Extracted records:
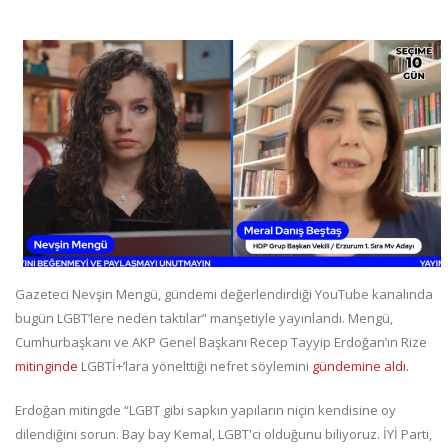
Gazeteci Nevşin Mengü, gündemi değerlendirdiği YouTube kanalında
bugün LGBT’lere neden taktılar” manşetiyle yayınlandı. Mengü,
Cumhurbaşkanı ve AKP Genel Başkanı Recep Tayyip Erdoğan’ın Rize
mitinginde
LGBTİ+’lara yönelttiği nefret söylemini
gündemine aldı.
Erdoğan mitingde “LGBT gibi sapkın yapıların niçin kendisine oy
dilendiğini sorun. Bay bay Kemal, LGBT'ci olduğunu biliyoruz. İYİ Parti,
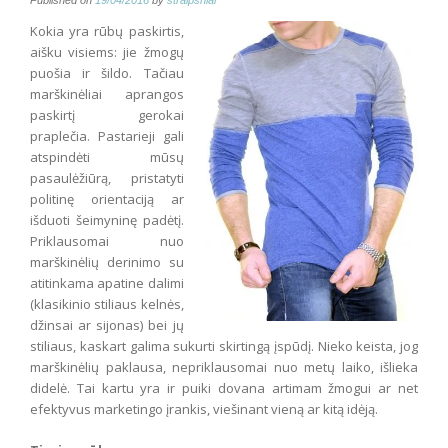
Published on
19/04/2016
by
straipsniai
Kokia yra rūbų paskirtis,
aišku visiems: jie žmogų
puošia ir šildo. Tačiau
marškinėliai aprangos
paskirtį gerokai
praplečia. Pastarieji gali
atspindėti mūsų
pasaulėžiūrą, pristatyti
politinę orientaciją ar
išduoti šeimyninę padėtį.
Priklausomai nuo
marškinėlių derinimo su
atitinkama apatine dalimi
(klasikinio stiliaus kelnės,
džinsai ar sijonas) bei jų
stiliaus, kaskart galima sukurti skirtingą įspūdį. Nieko keista, jog
marškinėlių paklausa, nepriklausomai nuo metų laiko, išlieka
didelė. Tai kartu yra ir puiki dovana artimam žmogui ar net
efektyvus marketingo įrankis, viešinant vieną ar kitą idėją.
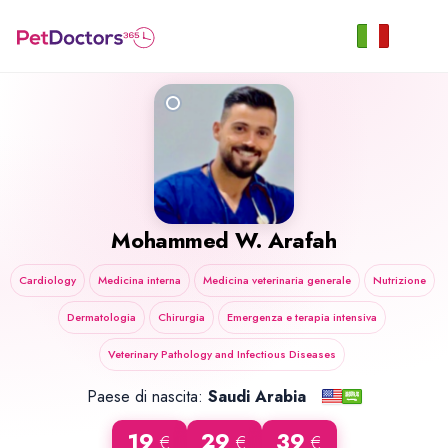
Mohammed W. Arafah
Cardiology
Medicina interna
Medicina veterinaria generale
Nutrizione
Dermatologia
Chirurgia
Emergenza e terapia intensiva
Veterinary Pathology and Infectious Diseases
Paese di nascita:
Saudi Arabia
19
29
39
€
€
€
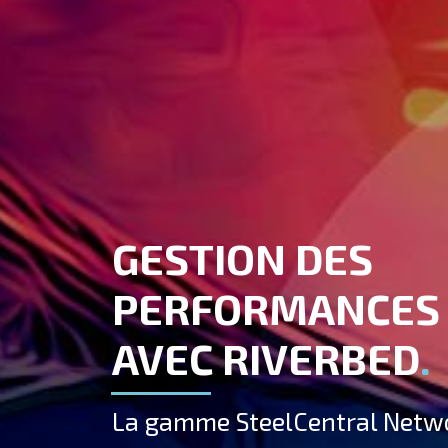
GESTION DES
PERFORMANCES
AVEC RIVERBED
.
La gamme SteelCentral Netw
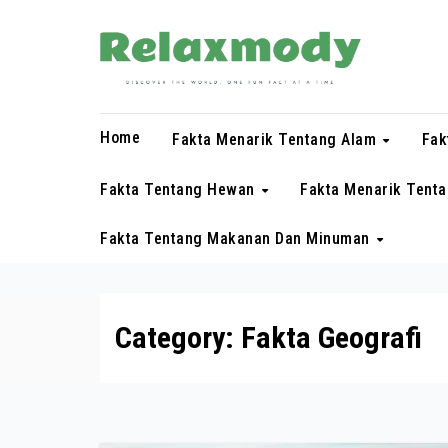
Skip
to
content
Home
Fakta Menarik Tentang Alam
Fak
Fakta Tentang Hewan
Fakta Menarik Tent
Fakta Tentang Makanan Dan Minuman
Category:
Fakta Geografi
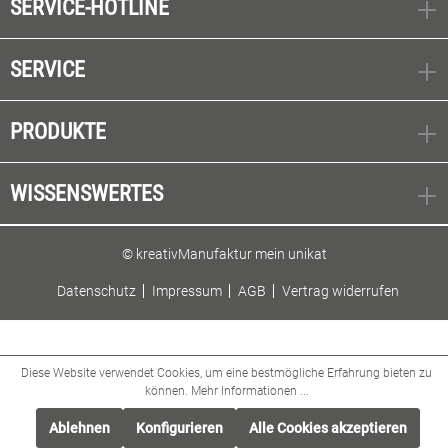
SERVICE-HOTLINE
SERVICE
PRODUKTE
WISSENSWERTES
© kreativManufaktur mein unikat
Datenschutz
Impressum
AGB
Vertrag widerrufen
Diese Website verwendet Cookies, um eine bestmögliche Erfahrung bieten zu
können.
Mehr Informationen ...
Ablehnen
Konfigurieren
Alle Cookies akzeptieren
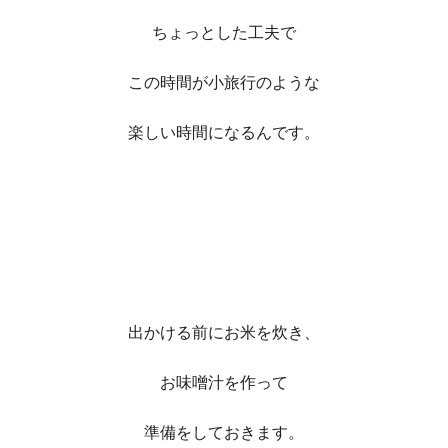
ちょっとした工夫で
この時間が
小旅行のような
楽しい時間になるんです。
出かける前にお米を炊き、
お味噌汁を作って
準備をしておきます。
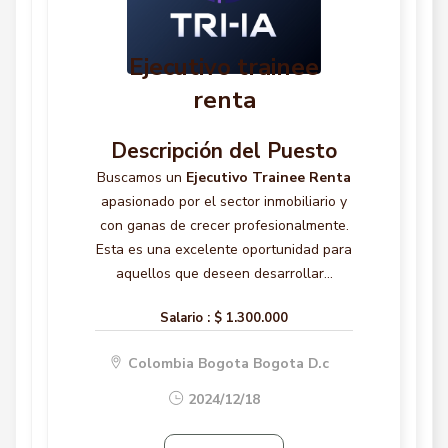
Ejecutivo trainee
renta
Descripción del Puesto
Buscamos un
Ejecutivo Trainee Renta
apasionado por el sector inmobiliario y
con ganas de crecer profesionalmente.
Esta es una excelente oportunidad para
aquellos que deseen desarrollar...
Salario :
$ 1.300.000
Colombia Bogota Bogota D.c
2024/12/18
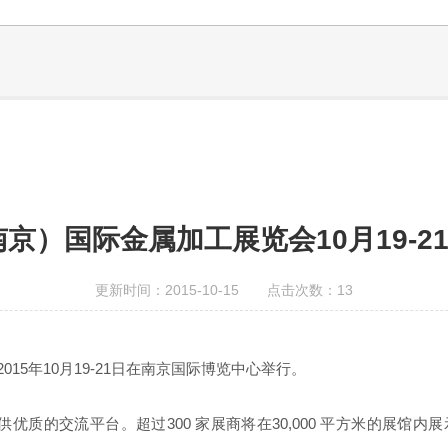
南京）国际金属加工展览会10月19-
更新时间：2015-10-15 点击次数：13
15年10月19-21日在南京国际博览中心举行。
业人士提供优质的交流平台。超过300 家展商将在30,000 平方米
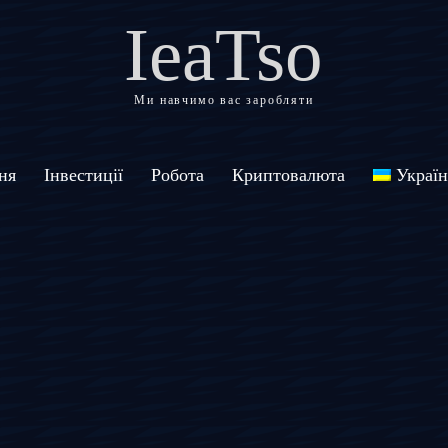
IeaTso
Ми навчимо вас заробляти
ня
Інвестиції
Робота
Криптовалюта
Україн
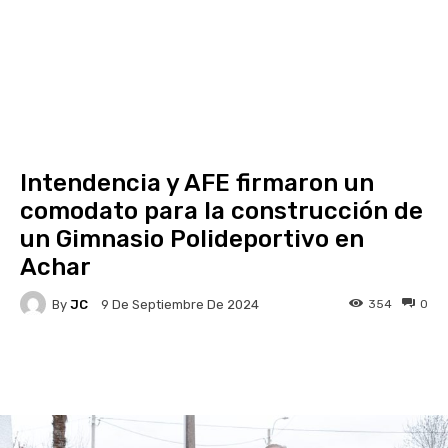
Intendencia y AFE firmaron un
comodato para la construcción de
un Gimnasio Polideportivo en
Achar
By
JC
354
0
9 De Septiembre De 2024
Facebook
X
Pinterest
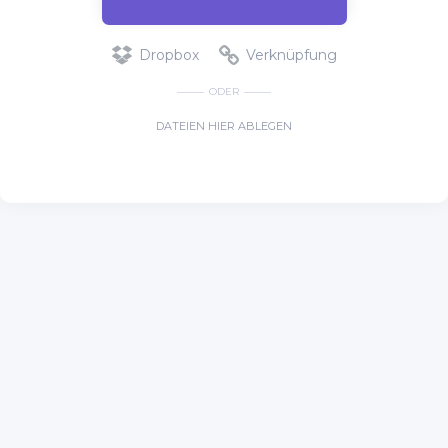
Dropbox
Verknüpfung
ODER
DATEIEN HIER ABLEGEN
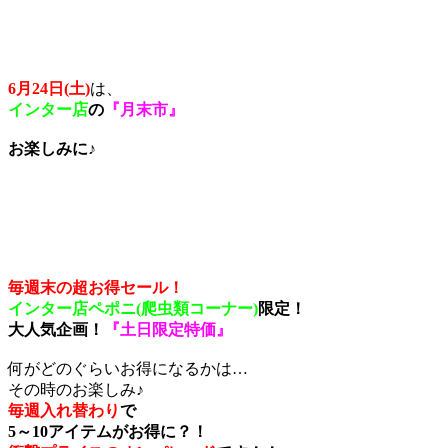
6月24日(土)
は、
インター店
の
『月末市』
お楽しみに♪
毎週末の超お得セール！
インター店ペポニ(爬虫類コーナー)
限定！
大人気企画！
『土日限定特価』
何がどのぐらいお得になるかは…
その時のお楽しみ♪
毎週入れ替わり
で
5～10アイテムがお得に？！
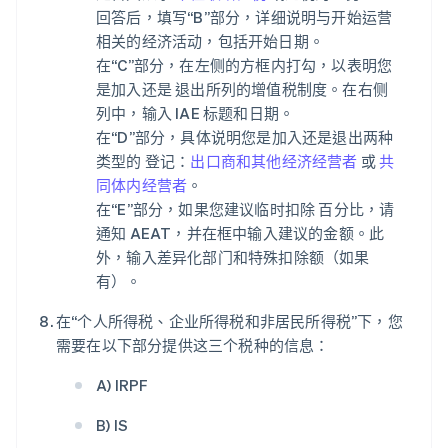
回答后，填写“B”部分，详细说明与开始运营
相关的经济活动，包括开始日期。
在“C”部分，在左侧的方框内打勾，以表明您
是加入还是 退出所列的增值税制度。在右侧
列中，输入 IAE 标题和日期。
在“D”部分，具体说明您是加入还是退出两种
类型的 登记：
出口商和其他经济经营者
或
共
同体内经营者
。
在“E”部分，如果您建议临时扣除 百分比，请
通知 AEAT，并在框中输入建议的金额。此
外，输入差异化部门和特殊扣除额（如果
有）。
在“个人所得税、企业所得税和非居民所得税”下，您
需要在以下部分提供这三个税种的信息：
A) IRPF
B) IS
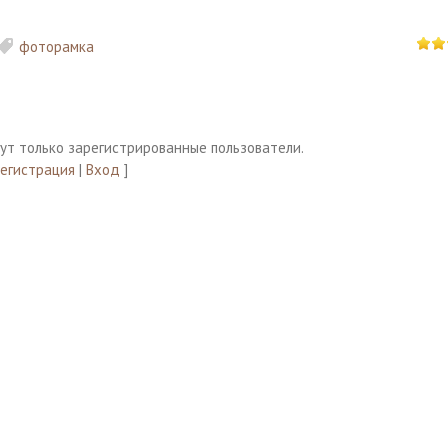
фоторамка
ут только зарегистрированные пользователи.
Регистрация
|
Вход
]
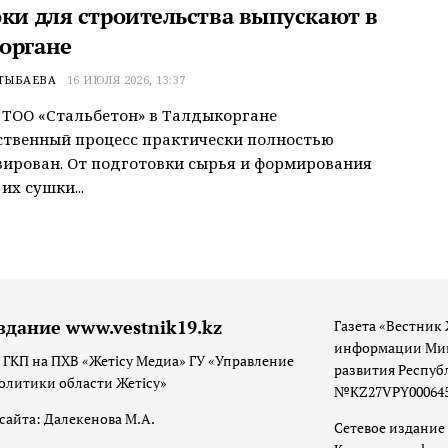
оки для строительства выпускают в
органе
ТЫБАЕВА
16 ИЮЛЯ 2026, 13:37
 ТОО «Стальбетон» в Талдыкоргане
ственный процесс практически полностью
ирован. От подготовки сырья и формирования
их сушки...
здание www.vestnik19.kz
Газета «Вестник 
информации Мин
 ГКП на ПХВ «Жетісу Медиа» ГУ «Управление
развития Респуб
олитики области Жетісу»
№KZ27VPY00064533
сайта: Далекенова М.А.
Сетевое издание 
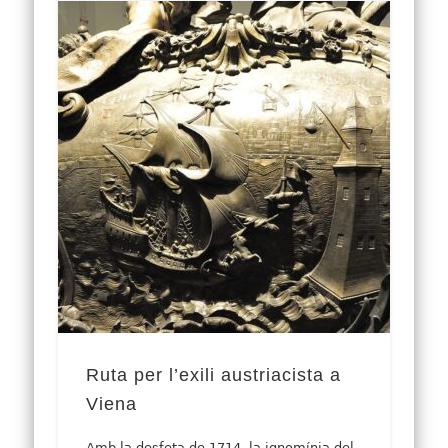
Ruta per l’exili austriacista a
Viena
Amb la desfeta de 1714, la ignomínia del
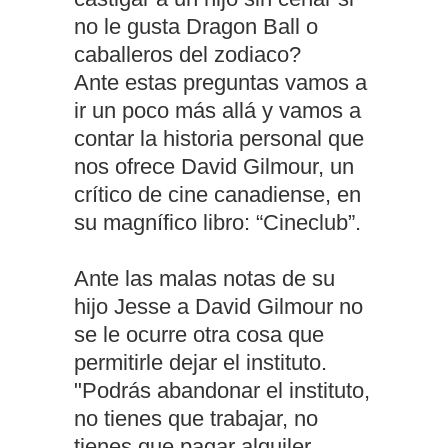
no le gusta Dragon Ball o
caballeros del zodiaco?
Ante estas preguntas vamos a
ir un poco más allá y vamos a
contar la historia personal que
nos ofrece David Gilmour, un
crítico de cine canadiense, en
su magnífico libro: “Cineclub”.
Ante las malas notas de su
hijo Jesse a David Gilmour no
se le ocurre otra cosa que
permitirle dejar el instituto.
"Podrás abandonar el instituto,
no tienes que trabajar, no
tienes que pagar alquiler,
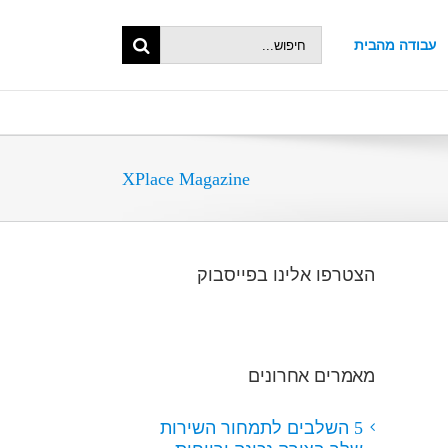
Search
עבודה מהבית
XPlace Magazine
הצטרפו אלינו בפייסבוק
מאמרים אחרונים
5 השלבים לתמחור השירות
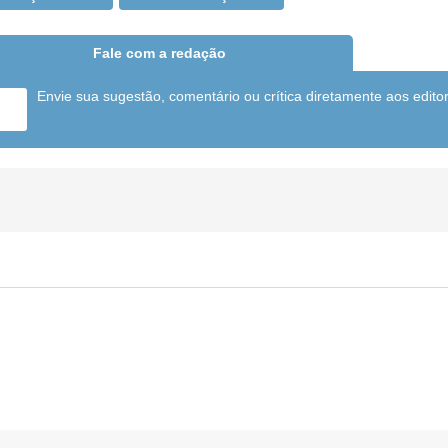
Fale com a redação
Envie sua sugestão, comentário ou crítica diretamente aos edito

Task details:
Transcribe every line of text in the material above word for word, without the pictures.

Answer box:
Gazeteci Nevşin Mengü, gündemi değerlendirdiği YouTube kanalında
bugün LGBT’lere neden taktılar” manşetiyle yayınlandı. Mengü,
Cumhurbaşkanı ve AKP Genel Başkanı Recep Tayyip Erdoğan’ın Rize
mitinginde
LGBTİ+’lara yönelttiği nefret söylemini
gündemine aldı.
Erdoğan mitingde “LGBT gibi sapkın yapıların niçin kendisine oy
dilendiğini sorun. Bay bay Kemal, LGBT'ci olduğunu biliyoruz. İYİ Parti,
Published on
19/04/2016
by
straipsniai
Kokia yra rūbų paskirtis,
aišku visiems: jie žmogų
puošia ir šildo. Tačiau
marškinėliai aprangos
paskirtį gerokai
praplečia. Pastarieji gali
atspindėti mūsų
pasaulėžiūrą, pristatyti
politinę orientaciją ar
išduoti šeimyninę padėtį.
Priklausomai nuo
marškinėlių derinimo su
atitinkama apatine dalimi
(klasikinio stiliaus kelnės,
džinsai ar sijonas) bei jų
stiliaus, kaskart galima sukurti skirtingą įspūdį. Nieko keista, jog
marškinėlių paklausa, nepriklausomai nuo metų laiko, išlieka
didelė. Tai kartu yra ir puiki dovana artimam žmogui ar net
efektyvus marketingo įrankis, viešinant vieną ar kitą idėją.
Mohammed W. Arafah
Cardiology
Medicina interna
Medicina veterinaria generale
Nutrizione
Dermatologia
Chirurgia
Emergenza e terapia intensiva
Veterinary Pathology and Infectious Diseases
Paese di nascita:
Saudi Arabia
19
29
39
€
€
€
GESTION DES
PERFORMANCES
AVEC RIVERBED
.
La gamme SteelCentral Netw
Skip
to
content
Home
Fakta Menarik Tentang Alam
Fak
Fakta Tentang Hewan
Fakta Menarik Tent
Fakta Tentang Makanan Dan Minuman
Category:
Fakta Geografi
SERVICE-HOTLINE
SERVICE
PRODUKTE
WISSENSWERTES
© kreativManufaktur mein unikat
Datenschutz
Impressum
AGB
Vertrag widerrufen
Diese Website verwendet Cookies, um eine bestmögliche Erfahrung bieten zu
können.
Mehr Informationen ...
Ablehnen
Konfigurieren
Alle Cookies akzeptieren
ちょっとした工夫で
この時間が
小旅行のような
楽しい時間になるんです。
出かける前にお米を炊き、
お味噌汁を作って
準備をしておきます。
Ejecutivo trainee
renta
Descripción del Puesto
Buscamos un
Ejecutivo Trainee Renta
apasionado por el sector inmobiliario y
con ganas de crecer profesionalmente.
Esta es una excelente oportunidad para
aquellos que deseen desarrollar...
Salario :
$ 1.300.000
Colombia Bogota Bogota D.c
2024/12/18
南京）国际金属加工展览会10月19-
更新时间：2015-10-15 点击次数：13
15年10月19-21日在南京国际博览中心举行。
业人士提供优质的交流平台。超过300 家展商将在30,000 平方米
IeaTso
Ми навчимо вас заробляти
ня
Інвестиції
Робота
Криптовалюта
Україн
Intendencia y AFE firmaron un
comodato para la construcción de
un Gimnasio Polideportivo en
Achar
By
JC
354
0
9 De Septiembre De 2024
Facebook
X
Pinterest
Dropbox
Verknüpfung
ODER
DATEIEN HIER ABLEGEN
6月24日(土)
は、
インター店
の
『月末市』
お楽しみに♪
毎週末の超お得セール！
インター店ペポニ(爬虫類コーナー)
限定！
大人気企画！
『土日限定特価』
何がどのぐらいお得になるかは…
その時のお楽しみ♪
毎週入れ替わり
で
5～10アイテムがお得に？！
回答后，填写“B”部分，详细说明与开始运营
相关的经济活动，包括开始日期。
在“C”部分，在左侧的方框内打勾，以表明您
是加入还是 退出所列的增值税制度。在右侧
列中，输入 IAE 标题和日期。
在“D”部分，具体说明您是加入还是退出两种
类型的 登记：
出口商和其他经济经营者
或
共
同体内经营者
。
在“E”部分，如果您建议临时扣除 百分比，请
通知 AEAT，并在框中输入建议的金额。此
外，输入差异化部门和特殊扣除额（如果
有）。
在“个人所得税、企业所得税和非居民所得税”下，您
需要在以下部分提供这三个税种的信息：
A) IRPF
B) IS
фоторамка
ут только зарегистрированные пользователи.
Регистрация
|
Вход
]
оки для строительства выпускают в
органе
ТЫБАЕВА
16 ИЮЛЯ 2026, 13:37
 ТОО «Стальбетон» в Талдыкоргане
ственный процесс практически полностью
ирован. От подготовки сырья и формирования
их сушки...
здание www.vestnik19.kz
Газета «Вестник 
информации Мин
 ГКП на ПХВ «Жетісу Медиа» ГУ «Управление
развития Респуб
олитики области Жетісу»
№KZ27VPY00064533
сайта: Далекенова М.А.
Сетевое издание 
Ruta per l’exili austriacista a
Viena
Amb la desfeta de 1714, la ignomínia del
no le gusta Dragon Ball o
caballeros del zodiaco?
Ante estas preguntas vamos a
ir un poco más allá y vamos a
contar la historia personal que
nos ofrece David Gilmour, un
crítico de cine canadiense, en
su magnífico libro: “Cineclub”.
Ante las malas notas de su
hijo Jesse a David Gilmour no
se le ocurre otra cosa que
permitirle dejar el instituto.
"Podrás abandonar el instituto,
no tienes que trabajar, no
tienes que pagar alquiler,
Search
עבודה מהבית
XPlace Magazine
הצטרפו אלינו בפייסבוק
מאמרים אחרונים
5 השלבים לתמחור השירות
Fale com a redação
Envie sua sugestão, comentário ou crítica diretamente aos edito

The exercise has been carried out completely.